更新时间:2009-08-24
背上渐渐爬满了冷汗,我呆呆地看着脚底那个十分明显的凹处。
怎么可能这么巧……连位置都似乎是一模一样的。
指甲无意间划过凹进去的地方,疼痛中隐隐带着些刺痒的感觉,让我觉得很不舒服。
“刚刚去哪了。”
突兀的一个声音自我头顶响起,回过头,撞上一双淡紫色的眼睛,正目不转睛地盯着我。
我一愣,。
是玄漠,他居然和我说话了。
“怎么不回答。”他又问,淡淡的声音。
“刚才朋友来了,所以出去看了下。”脚心的疼痛更甚,其中还夹杂着刺痒。手指不自觉加重了力气,恨不得嵌进肉里。
“脚怎么了,从刚刚就看你一直捂着。”
“踩到石头了,没事,”说完又突然反应过来,“你……怎么会躺在这里?之前不是在房里的吗?”
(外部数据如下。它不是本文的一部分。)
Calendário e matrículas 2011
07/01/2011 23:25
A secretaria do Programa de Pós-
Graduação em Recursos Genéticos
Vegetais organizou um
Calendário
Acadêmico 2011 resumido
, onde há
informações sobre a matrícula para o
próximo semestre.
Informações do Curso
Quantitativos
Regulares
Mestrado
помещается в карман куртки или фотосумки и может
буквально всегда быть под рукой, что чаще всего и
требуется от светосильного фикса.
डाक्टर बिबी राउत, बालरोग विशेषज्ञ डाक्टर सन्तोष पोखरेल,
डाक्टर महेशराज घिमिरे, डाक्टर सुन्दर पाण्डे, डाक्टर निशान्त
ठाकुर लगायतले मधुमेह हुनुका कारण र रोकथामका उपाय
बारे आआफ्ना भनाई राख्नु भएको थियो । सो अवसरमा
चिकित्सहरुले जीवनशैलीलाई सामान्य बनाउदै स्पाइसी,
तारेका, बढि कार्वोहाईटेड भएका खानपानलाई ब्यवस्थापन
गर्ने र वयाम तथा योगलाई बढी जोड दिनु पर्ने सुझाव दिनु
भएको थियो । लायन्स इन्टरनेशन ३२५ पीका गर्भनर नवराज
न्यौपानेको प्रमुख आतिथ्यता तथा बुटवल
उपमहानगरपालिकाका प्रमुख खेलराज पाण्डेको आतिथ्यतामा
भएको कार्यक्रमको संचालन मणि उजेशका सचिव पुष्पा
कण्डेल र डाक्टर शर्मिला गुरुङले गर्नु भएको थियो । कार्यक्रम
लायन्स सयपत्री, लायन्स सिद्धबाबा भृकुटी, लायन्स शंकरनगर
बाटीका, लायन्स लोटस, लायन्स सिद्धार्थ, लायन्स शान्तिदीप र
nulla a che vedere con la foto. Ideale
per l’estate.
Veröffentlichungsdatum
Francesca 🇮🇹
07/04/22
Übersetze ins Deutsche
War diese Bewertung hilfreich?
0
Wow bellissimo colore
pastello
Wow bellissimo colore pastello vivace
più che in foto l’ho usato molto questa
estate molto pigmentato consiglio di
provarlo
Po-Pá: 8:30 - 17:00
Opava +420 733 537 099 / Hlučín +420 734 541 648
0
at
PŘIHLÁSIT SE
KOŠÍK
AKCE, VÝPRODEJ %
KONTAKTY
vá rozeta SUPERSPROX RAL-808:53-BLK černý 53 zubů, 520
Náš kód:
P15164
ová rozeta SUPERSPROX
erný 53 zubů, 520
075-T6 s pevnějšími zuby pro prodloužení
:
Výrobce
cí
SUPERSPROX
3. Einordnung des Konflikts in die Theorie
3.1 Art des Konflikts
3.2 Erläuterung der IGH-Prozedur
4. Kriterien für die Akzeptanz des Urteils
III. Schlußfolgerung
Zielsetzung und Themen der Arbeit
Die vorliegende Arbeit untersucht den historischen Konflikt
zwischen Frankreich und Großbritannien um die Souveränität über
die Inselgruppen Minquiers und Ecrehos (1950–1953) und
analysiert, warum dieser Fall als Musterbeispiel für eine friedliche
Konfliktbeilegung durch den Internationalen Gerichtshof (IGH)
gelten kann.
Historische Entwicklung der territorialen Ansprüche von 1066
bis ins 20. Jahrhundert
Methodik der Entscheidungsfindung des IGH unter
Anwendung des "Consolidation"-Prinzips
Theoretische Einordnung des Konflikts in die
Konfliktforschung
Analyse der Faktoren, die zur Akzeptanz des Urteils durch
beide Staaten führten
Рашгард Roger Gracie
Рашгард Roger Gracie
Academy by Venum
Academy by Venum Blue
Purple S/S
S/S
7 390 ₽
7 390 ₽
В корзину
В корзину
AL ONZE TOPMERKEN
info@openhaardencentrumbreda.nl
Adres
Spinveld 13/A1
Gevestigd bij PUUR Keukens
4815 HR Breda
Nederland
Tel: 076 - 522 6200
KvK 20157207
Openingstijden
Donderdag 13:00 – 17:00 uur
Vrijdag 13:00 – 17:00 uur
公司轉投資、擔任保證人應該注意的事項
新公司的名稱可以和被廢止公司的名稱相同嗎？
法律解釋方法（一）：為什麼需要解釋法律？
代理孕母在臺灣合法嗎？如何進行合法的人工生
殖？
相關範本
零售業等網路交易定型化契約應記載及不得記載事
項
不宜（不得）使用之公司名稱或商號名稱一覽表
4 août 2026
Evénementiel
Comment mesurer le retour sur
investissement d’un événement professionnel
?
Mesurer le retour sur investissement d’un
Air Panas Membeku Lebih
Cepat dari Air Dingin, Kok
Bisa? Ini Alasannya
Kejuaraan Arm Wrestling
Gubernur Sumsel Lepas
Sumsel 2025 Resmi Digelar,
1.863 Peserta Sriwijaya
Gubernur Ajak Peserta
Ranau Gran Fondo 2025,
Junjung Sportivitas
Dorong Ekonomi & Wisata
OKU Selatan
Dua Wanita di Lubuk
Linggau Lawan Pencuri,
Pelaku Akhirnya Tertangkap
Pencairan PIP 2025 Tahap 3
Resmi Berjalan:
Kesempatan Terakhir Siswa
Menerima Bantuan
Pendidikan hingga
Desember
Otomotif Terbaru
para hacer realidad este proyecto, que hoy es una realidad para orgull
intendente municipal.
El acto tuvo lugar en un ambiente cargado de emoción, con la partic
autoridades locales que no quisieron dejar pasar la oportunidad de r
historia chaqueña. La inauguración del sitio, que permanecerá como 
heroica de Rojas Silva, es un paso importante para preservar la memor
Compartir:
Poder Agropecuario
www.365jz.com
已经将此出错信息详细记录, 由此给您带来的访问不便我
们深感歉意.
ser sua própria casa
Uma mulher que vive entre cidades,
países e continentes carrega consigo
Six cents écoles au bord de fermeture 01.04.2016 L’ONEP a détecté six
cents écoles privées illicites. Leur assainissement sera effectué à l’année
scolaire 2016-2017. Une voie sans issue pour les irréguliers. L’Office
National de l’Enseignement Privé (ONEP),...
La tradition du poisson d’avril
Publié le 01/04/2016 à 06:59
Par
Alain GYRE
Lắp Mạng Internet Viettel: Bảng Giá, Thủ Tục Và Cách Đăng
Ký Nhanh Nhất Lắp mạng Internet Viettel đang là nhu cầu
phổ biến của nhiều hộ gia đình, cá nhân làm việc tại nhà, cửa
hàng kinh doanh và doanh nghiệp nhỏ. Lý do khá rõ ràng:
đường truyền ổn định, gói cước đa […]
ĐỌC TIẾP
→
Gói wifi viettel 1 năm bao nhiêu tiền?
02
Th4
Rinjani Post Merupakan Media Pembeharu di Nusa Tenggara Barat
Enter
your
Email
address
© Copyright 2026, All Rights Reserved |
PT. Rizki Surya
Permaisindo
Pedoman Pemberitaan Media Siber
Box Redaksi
“我只是有点好奇,这么晚你会跑到哪去,还故意不想让我知道的样子。”
“……都说了是朋友来了我才出去的,以为你睡了才……”猛然睁大眼停下来,看着玄漠像只狗一样的左闻闻右闻闻。
“喂!你干嘛!!?”
抬起头,玄漠挑挑眉:“柏孜,你真的以为我是白痴么?”
“什么?”我问,有点不明白他的意思。
“人类的身上怎么会有狼人的味道?你的谎话编的太差劲了。”
我低下头,没有说话。
“你果然是去见狼人了是么。”
“我只是觉得他不是坏人。”
“和他说过话了没有。”
“……没有。”
“是吗。”
我点头:“是。”
玄漠看我一眼,从沙发上站起走到自己房间门口,伸手打开门。
“如果你真的这么想,现在又何必害怕,”他的头微微一偏,我盯着他好看的侧脸,“你心跳的速度太快了,真正的朋友是不会让你觉得不安的,不是么。”
说完,玄漠走进房,门在他身后被关上。
坐在客厅里想了下玄漠的最后一句话。不得不承认,他猜中了。我的确是有点害怕言宇的,可是害怕他的理由却连自己都说不上来。
起身回房,我从床头柜里拿出一瓶红药水。
拧开瓶盖的时候手一抖,红药水泼了自己一身。
果然是人倒起霉来喝口水都会塞牙缝。
拿抹布把地上擦干净,自己又换了套睡衣,当下也懒得再涂红药水了,直接就趴在床上。
玄漠今天有点奇怪,之前不是还在和我冷战么,怎么这档头又和我说话了。而且……他对狼人的意见好像比我想象中的还要大。
明天就是十五了啊。
我看向窗口,窗户并没有拉上窗帘,月光直接透过窗子撒进来,整个房间被照成一片惨白。
就现在这个样子,明天真的能说服玄漠他们去帮言宇制止狼人么。
我想着,把头埋入被子里,迷迷糊糊中居然睡着了。
第二天早上起来的时候头晕晕的,估计是昨晚上睡觉吹了一整晚风扇还没有盖被子的原因,。
走到客厅里,玄漠竟然不在。
坐在沙发上,我闭着眼睛。
“今天就是十五了。”
懒洋洋地抬抬眼睛,不出所料,是溢零。
他径直坐到我身边,吸吸鼻子:“你身上很重一股味道。”
有吗?我睁开眼,抬起胳膊放在鼻子前闻了闻。
“你鼻子有病吧?哪里有什么味道。”
“你闻不到,不是你想的那样。”
“不是我的想的那样那又是哪样。”
“我指的是味道是狼人的味道。”
我一惊。
“你弄错了。”
“希望真的是我弄错了。”
一阵令人窒息的沉默。
“溢零,今晚狼人一定会来的对吧?”我首先打破沉默,转头看向溢零。
“嗯。”
“狼人来了会做什么?”
溢零瞥我一眼。
“你认为呢?难不成来找我们聊天?”
“我的意思是,我知道他们会杀人,但是那些看不见他们的人呢?一样杀?”
“狼人对那种人不会感兴趣的,只有我们才是他们的目标。”
“我……们?”谁啊?不是应该只有你和玄漠才对……
“你不是同样能看见狼人么?”似乎猜穿了我的心思,他道:“‘我们’指的是所有能看见狼人的人,”
“能看见他们的,不论是什么,都只会是死路一条。”
溢零声音平静的说。
只要可以看得到他们,就会是死路一条。不管是谁,动物也好人也好,都是一样。